*WHAT YOU ARE ASKED TO DO*.
Copy word for word the passage of the Steam Greenlight discussion that runs from "I think sites" to "you do like.".

[SELECTED TEXT]

This could hurt usability of the Steam store (spending a good half-hour trying to find a specific game) ruining its reputation and credibility and therefore the amazing system we all know and love.

I have my own ideas (obviously) but I'm interested in yours.

Thanks for reading! =)

[1] Link for the video if you haven't seen it yet (it's taken from valve time obviously):
[2] Link for the article quoting Gabe comparison of Steam to a dictatorship: Gameindustry.biz: Valve's Newell on tearing down the Steam "dictatorship"
 
Hey dude!

I don't quite understand the question. Just remove Greenlight, what's the "how"? Unless you mean how do you keep Greenlight but remove its problems, in which case I ask why bother.

I think sites like kickstarter are a fine way to get attention and funding for a project. And people are voting with their money, not a thumbs up button.

You'll just have to accept the fact that some types of awful games are going to be popular. I know, it sucks. I probably dislike many more popular games than you do, too. There isn't anything to be done about it, you can't change what people want and you can't stop developers from wanting to make money.

The only think you can do is keep supporting the developers who make stuff you do like.

[/SELECTED TEXT]
[GIVEN INFORMATION]

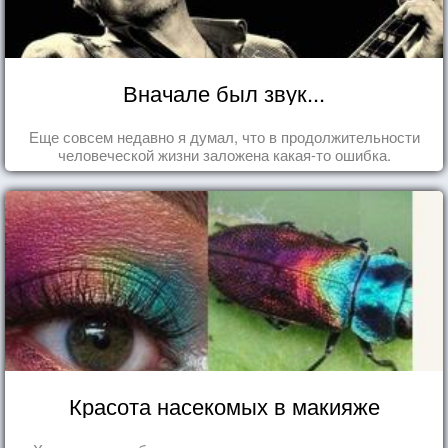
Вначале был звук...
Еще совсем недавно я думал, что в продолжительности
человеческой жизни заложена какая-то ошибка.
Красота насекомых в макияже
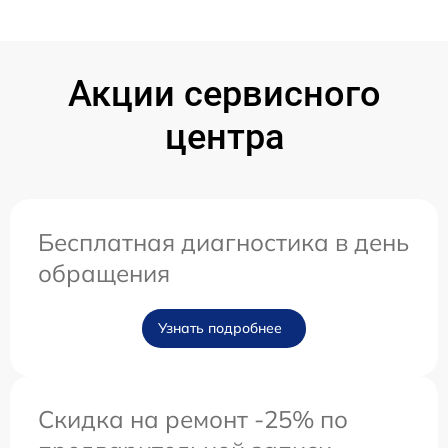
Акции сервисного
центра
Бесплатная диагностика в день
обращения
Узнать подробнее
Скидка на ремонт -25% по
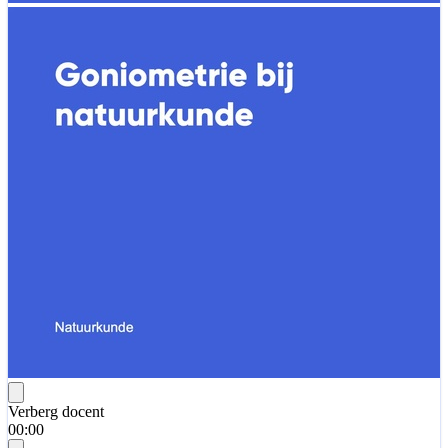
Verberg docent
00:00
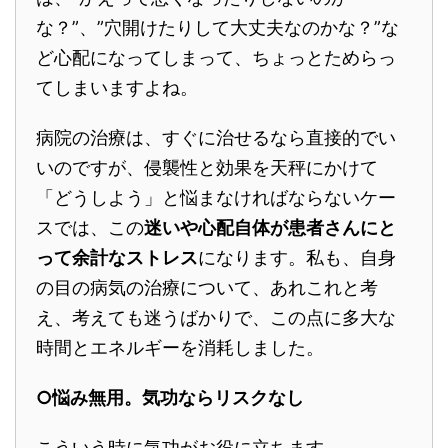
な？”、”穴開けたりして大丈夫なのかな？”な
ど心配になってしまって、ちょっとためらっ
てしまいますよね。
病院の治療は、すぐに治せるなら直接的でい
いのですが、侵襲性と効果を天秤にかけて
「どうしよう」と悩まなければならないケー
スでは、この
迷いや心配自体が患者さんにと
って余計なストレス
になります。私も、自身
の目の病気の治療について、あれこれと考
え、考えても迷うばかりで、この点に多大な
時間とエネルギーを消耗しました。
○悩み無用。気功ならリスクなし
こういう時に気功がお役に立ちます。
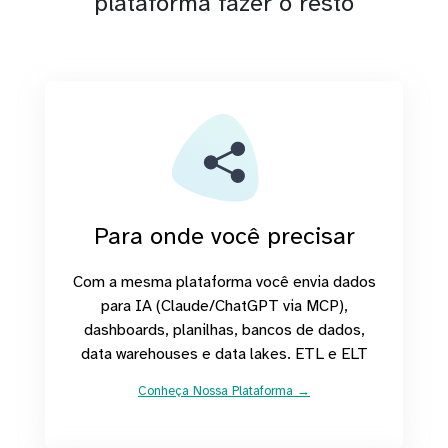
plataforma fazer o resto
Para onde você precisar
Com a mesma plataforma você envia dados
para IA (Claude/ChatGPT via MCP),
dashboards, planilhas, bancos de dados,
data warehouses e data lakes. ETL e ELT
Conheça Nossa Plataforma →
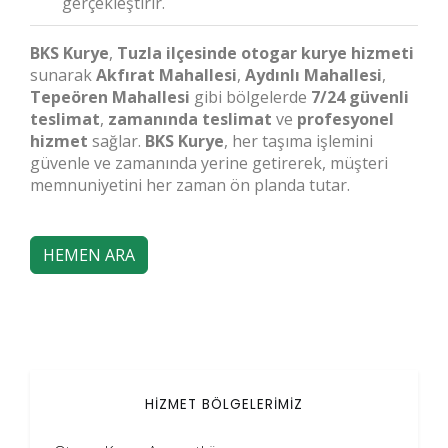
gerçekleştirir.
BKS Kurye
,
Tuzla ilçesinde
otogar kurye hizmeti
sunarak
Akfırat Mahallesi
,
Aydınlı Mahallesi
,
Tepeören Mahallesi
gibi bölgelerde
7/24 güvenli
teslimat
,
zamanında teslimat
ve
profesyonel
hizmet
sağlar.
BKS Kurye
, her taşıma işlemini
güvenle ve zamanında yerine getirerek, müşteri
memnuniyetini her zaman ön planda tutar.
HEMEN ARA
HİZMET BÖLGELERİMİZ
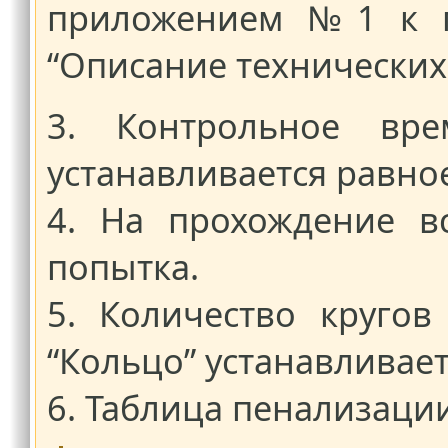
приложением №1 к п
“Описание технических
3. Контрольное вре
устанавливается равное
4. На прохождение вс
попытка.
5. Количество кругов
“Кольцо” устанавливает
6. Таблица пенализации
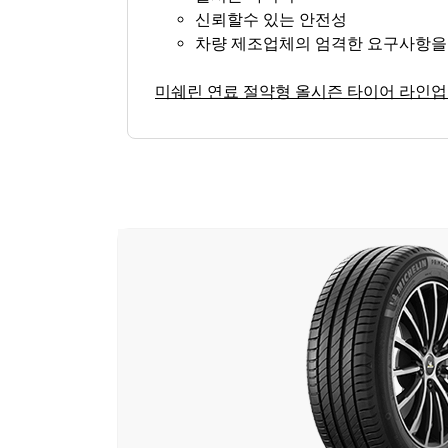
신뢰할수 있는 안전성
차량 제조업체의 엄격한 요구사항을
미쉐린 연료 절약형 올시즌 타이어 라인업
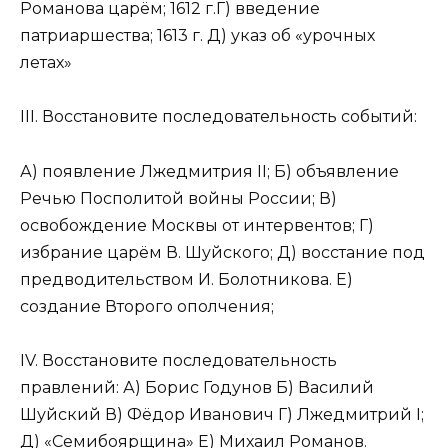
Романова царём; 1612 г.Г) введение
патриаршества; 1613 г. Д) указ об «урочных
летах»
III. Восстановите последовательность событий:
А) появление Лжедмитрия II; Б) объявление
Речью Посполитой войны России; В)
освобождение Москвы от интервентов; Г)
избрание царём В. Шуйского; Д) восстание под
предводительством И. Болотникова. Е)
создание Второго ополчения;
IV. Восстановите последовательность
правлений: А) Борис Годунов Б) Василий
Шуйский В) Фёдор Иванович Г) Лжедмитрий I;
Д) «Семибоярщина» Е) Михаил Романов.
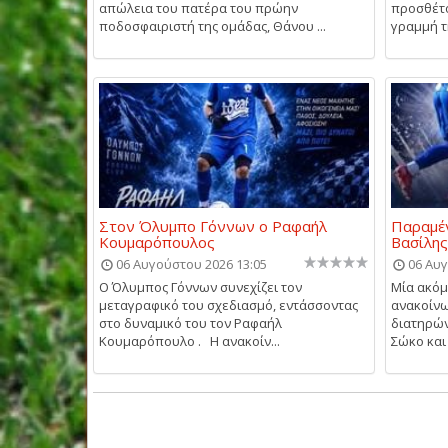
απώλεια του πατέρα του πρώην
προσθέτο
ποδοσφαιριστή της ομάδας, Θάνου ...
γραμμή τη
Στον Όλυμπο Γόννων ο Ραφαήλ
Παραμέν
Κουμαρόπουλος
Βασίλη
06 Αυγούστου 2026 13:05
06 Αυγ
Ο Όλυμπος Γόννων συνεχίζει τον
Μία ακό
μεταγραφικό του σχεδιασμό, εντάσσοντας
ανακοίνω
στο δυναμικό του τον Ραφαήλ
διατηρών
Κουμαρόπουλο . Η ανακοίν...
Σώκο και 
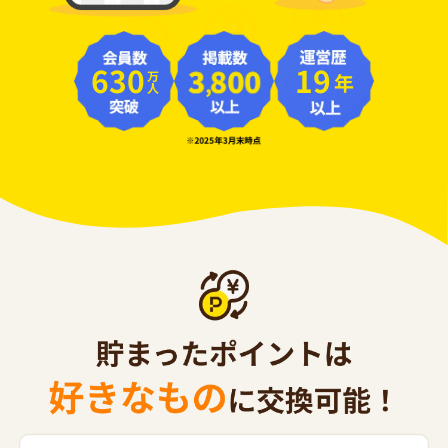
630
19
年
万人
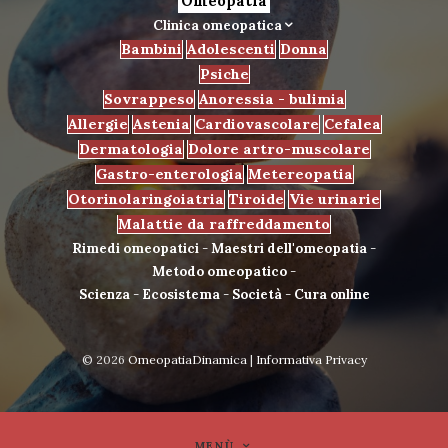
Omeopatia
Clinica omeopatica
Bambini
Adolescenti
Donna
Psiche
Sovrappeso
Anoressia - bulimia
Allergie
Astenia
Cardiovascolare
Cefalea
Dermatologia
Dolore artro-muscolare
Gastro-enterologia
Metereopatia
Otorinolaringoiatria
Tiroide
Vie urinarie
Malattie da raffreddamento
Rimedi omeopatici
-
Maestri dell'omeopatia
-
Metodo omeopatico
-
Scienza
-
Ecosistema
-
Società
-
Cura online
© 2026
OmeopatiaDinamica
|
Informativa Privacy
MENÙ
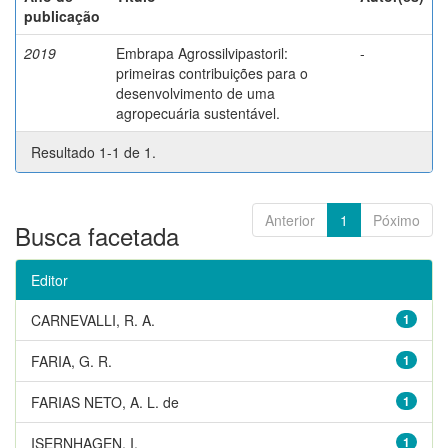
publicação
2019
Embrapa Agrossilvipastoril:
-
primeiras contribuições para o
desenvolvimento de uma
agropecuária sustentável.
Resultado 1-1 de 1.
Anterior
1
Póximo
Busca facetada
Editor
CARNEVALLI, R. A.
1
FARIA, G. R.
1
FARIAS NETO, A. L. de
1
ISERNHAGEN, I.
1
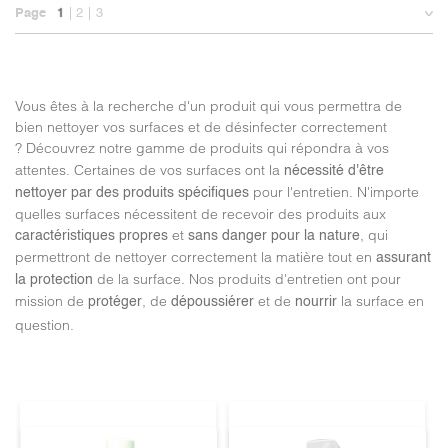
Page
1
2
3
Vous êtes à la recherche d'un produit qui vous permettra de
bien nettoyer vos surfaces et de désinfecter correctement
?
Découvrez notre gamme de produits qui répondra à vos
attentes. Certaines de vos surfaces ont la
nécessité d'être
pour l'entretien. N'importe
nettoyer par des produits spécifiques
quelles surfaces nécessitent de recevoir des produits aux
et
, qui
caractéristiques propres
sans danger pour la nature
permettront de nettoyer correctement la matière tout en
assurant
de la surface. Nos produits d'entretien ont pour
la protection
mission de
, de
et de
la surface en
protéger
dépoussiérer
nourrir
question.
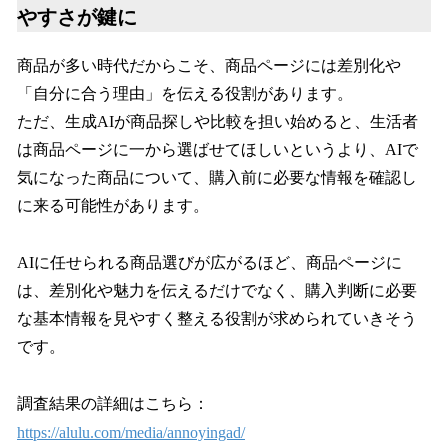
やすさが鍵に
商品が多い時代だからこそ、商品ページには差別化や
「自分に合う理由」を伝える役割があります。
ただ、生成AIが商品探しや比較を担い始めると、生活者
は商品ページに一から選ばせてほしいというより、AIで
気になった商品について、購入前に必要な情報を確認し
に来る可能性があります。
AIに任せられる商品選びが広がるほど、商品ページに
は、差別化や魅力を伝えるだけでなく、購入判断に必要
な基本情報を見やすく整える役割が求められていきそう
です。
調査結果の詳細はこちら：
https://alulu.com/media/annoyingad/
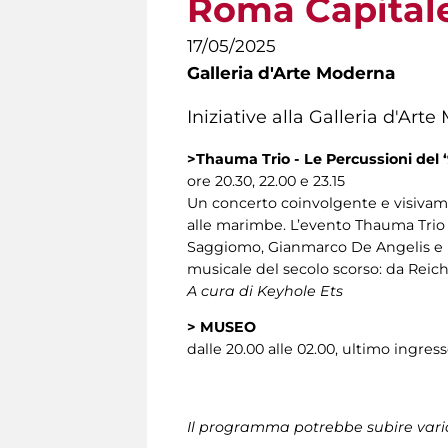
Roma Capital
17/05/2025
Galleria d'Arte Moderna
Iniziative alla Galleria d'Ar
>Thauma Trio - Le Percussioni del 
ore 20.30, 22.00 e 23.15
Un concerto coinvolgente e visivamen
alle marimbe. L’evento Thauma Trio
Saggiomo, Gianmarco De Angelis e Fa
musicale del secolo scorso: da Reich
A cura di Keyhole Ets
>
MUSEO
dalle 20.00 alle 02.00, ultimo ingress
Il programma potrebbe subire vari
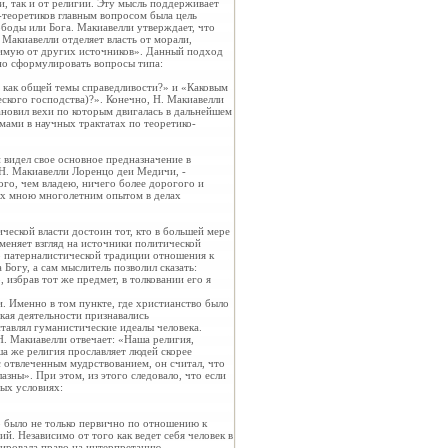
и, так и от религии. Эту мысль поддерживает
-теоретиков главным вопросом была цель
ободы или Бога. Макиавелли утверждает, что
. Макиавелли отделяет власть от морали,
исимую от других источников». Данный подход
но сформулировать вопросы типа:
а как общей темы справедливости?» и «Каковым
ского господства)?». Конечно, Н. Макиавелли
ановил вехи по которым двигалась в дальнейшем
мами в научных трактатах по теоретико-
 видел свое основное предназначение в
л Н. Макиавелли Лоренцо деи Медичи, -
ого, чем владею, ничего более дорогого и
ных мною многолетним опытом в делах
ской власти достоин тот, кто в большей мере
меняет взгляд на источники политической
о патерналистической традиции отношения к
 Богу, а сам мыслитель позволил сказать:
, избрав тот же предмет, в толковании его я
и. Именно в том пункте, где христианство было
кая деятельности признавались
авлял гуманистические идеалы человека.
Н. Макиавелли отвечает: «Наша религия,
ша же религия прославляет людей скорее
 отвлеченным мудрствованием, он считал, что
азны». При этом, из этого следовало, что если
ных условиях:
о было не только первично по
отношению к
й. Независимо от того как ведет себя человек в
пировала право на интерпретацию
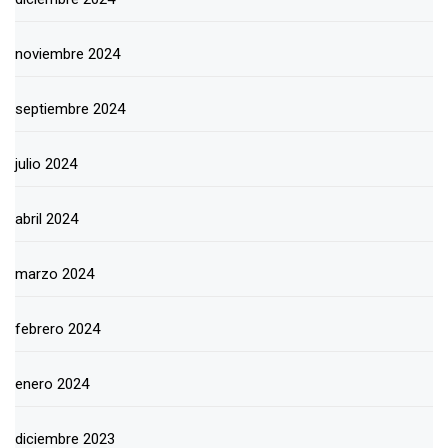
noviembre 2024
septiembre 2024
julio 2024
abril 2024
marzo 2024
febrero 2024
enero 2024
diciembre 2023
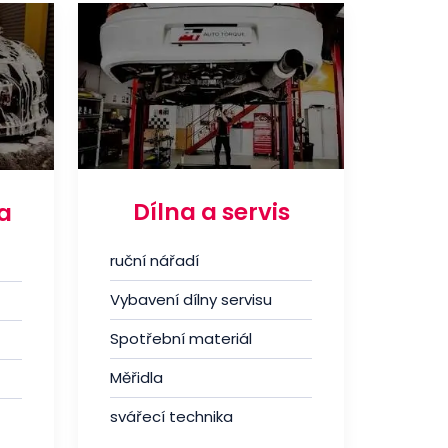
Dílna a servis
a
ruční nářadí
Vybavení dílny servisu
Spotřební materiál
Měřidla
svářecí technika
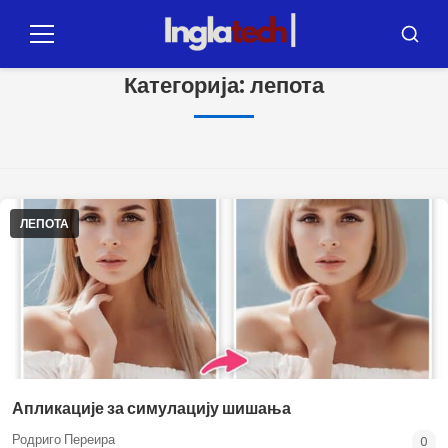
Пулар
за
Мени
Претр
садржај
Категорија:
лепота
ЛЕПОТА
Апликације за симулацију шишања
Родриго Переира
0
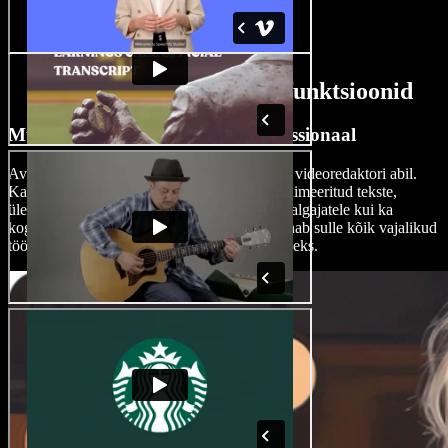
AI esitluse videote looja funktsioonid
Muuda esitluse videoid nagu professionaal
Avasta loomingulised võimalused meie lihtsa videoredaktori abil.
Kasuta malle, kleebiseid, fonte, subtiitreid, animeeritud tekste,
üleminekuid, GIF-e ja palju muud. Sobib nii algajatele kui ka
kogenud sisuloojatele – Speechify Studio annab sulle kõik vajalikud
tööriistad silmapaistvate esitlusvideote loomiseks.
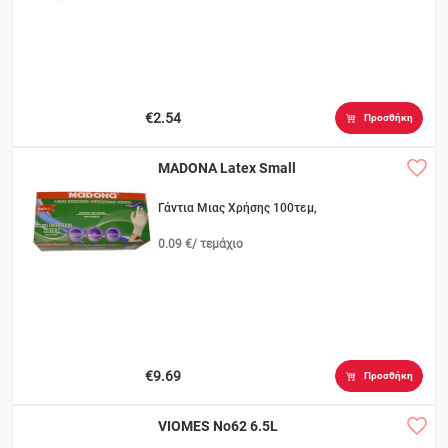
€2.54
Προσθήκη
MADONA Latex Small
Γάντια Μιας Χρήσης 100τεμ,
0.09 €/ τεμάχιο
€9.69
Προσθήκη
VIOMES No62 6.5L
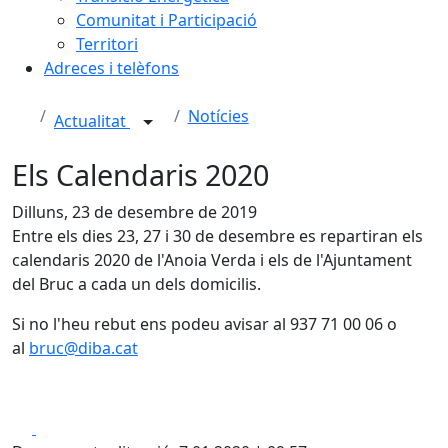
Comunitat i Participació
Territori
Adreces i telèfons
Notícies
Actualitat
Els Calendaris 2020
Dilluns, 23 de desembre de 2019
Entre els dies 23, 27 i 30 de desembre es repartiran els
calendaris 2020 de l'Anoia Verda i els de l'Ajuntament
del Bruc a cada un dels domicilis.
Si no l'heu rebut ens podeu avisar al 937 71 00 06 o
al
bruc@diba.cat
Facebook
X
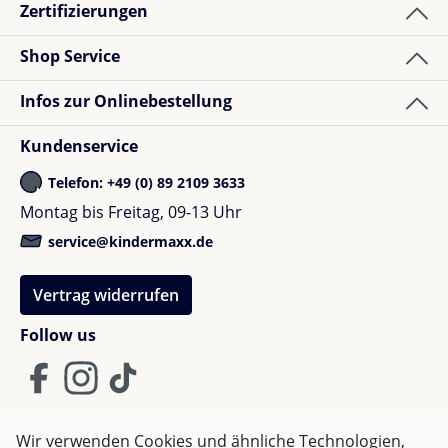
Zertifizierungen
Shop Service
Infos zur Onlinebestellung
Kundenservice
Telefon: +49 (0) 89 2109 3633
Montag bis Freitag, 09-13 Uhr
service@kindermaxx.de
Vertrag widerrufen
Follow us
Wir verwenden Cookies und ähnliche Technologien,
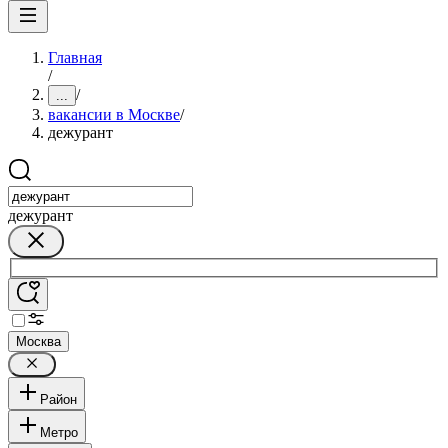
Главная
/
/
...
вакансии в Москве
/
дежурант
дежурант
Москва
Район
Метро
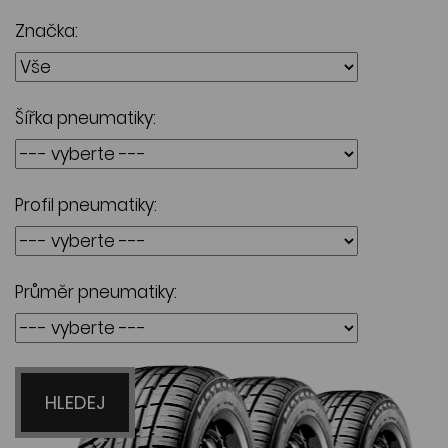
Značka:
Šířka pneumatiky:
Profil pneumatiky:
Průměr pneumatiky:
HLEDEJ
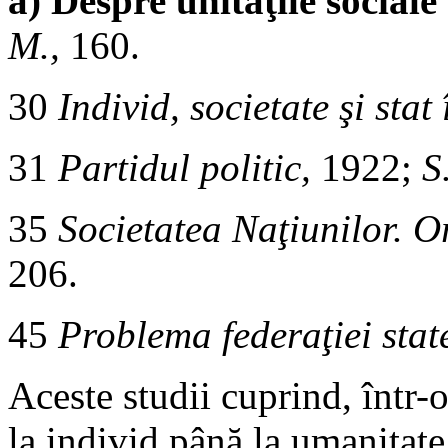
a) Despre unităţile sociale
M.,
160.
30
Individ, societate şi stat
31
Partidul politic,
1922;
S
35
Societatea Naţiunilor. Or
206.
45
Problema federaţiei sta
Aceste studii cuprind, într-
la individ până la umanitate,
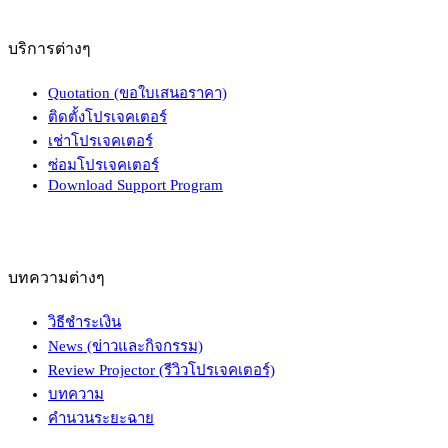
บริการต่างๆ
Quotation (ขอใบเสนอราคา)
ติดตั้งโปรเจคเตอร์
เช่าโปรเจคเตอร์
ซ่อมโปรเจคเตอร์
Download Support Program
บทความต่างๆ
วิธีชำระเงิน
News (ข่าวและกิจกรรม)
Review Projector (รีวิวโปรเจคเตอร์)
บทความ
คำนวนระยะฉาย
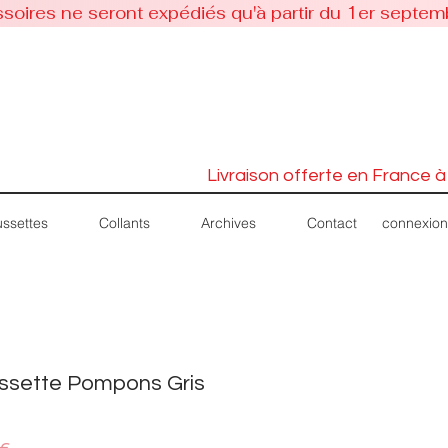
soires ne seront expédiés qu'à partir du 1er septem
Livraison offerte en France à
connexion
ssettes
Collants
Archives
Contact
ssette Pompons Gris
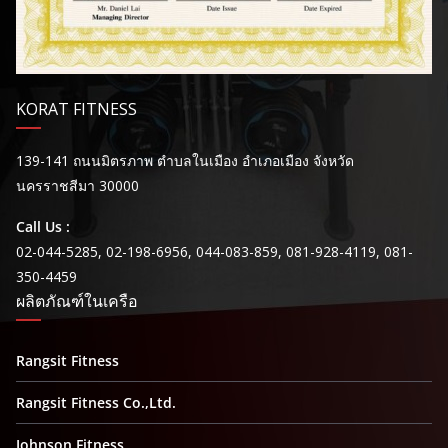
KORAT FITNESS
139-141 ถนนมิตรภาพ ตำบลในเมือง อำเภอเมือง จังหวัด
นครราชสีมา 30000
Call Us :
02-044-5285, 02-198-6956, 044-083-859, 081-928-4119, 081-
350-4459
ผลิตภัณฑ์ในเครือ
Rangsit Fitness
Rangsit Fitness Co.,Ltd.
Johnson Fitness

[/GIVEN INFORMATION]

*REPLY TO THE EXERCISE*.
I think sites like kickstarter are a fine way to get attention and funding for a project. And people are voting with their money, not a thumbs up button.

You'll just have to accept the fact that some types of awful games are going to be popular. I know, it sucks. I probably dislike many more popular games than you do, too. There isn't anything to be done about it, you can't change what people want and you can't stop developers from wanting to make money.

The only think you can do is keep supporting the developers who make stuff you do like.